Scan the entries for the word "plats", and copy every line where it appears.

» **DATA FOR PROCESSING**
● ● ● ●

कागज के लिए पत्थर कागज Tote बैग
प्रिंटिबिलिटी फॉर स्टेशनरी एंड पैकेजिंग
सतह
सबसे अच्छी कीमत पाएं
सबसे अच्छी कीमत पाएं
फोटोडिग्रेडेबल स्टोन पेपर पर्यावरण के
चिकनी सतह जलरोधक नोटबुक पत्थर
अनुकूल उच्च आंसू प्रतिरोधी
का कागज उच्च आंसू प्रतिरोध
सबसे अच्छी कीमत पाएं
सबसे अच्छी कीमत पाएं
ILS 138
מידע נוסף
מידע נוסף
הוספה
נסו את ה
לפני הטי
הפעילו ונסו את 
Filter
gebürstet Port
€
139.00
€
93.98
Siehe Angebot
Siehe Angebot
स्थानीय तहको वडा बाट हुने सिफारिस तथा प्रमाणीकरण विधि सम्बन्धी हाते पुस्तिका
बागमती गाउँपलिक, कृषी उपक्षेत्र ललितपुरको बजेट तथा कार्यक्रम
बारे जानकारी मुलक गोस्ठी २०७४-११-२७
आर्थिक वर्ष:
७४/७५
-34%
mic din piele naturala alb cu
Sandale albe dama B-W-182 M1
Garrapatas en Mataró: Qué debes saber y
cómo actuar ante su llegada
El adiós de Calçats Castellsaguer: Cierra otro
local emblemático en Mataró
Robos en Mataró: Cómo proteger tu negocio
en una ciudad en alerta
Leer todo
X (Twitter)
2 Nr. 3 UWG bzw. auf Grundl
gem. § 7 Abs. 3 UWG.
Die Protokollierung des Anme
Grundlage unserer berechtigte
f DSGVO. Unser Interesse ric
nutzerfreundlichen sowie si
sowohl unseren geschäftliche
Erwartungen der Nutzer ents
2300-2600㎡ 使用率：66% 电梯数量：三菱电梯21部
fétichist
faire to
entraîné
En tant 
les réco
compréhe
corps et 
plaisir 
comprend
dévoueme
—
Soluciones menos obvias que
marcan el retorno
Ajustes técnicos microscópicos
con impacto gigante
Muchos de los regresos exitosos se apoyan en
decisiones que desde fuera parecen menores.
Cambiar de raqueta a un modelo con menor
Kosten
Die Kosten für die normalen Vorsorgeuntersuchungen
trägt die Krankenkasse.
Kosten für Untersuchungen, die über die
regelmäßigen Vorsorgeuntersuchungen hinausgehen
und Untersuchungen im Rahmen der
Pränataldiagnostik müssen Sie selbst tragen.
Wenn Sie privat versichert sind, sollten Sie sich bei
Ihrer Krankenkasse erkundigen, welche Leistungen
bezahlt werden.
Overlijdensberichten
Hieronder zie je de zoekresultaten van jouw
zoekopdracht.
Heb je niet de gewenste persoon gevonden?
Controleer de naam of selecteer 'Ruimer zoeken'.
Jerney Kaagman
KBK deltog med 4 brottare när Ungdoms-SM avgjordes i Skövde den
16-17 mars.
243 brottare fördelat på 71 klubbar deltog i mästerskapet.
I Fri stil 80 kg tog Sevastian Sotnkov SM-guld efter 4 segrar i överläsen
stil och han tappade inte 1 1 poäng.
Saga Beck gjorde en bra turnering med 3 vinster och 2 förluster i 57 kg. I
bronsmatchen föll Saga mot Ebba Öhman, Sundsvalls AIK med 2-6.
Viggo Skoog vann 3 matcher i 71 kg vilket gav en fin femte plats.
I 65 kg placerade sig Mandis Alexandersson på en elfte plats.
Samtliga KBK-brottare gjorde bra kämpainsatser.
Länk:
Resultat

● ● ● ●

» **RESPONSE TO THE EXERCISE**
Viggo Skoog vann 3 matcher i 71 kg vilket gav en fin femte plats.
I 65 kg placerade sig Mandis Alexandersson på en elfte plats.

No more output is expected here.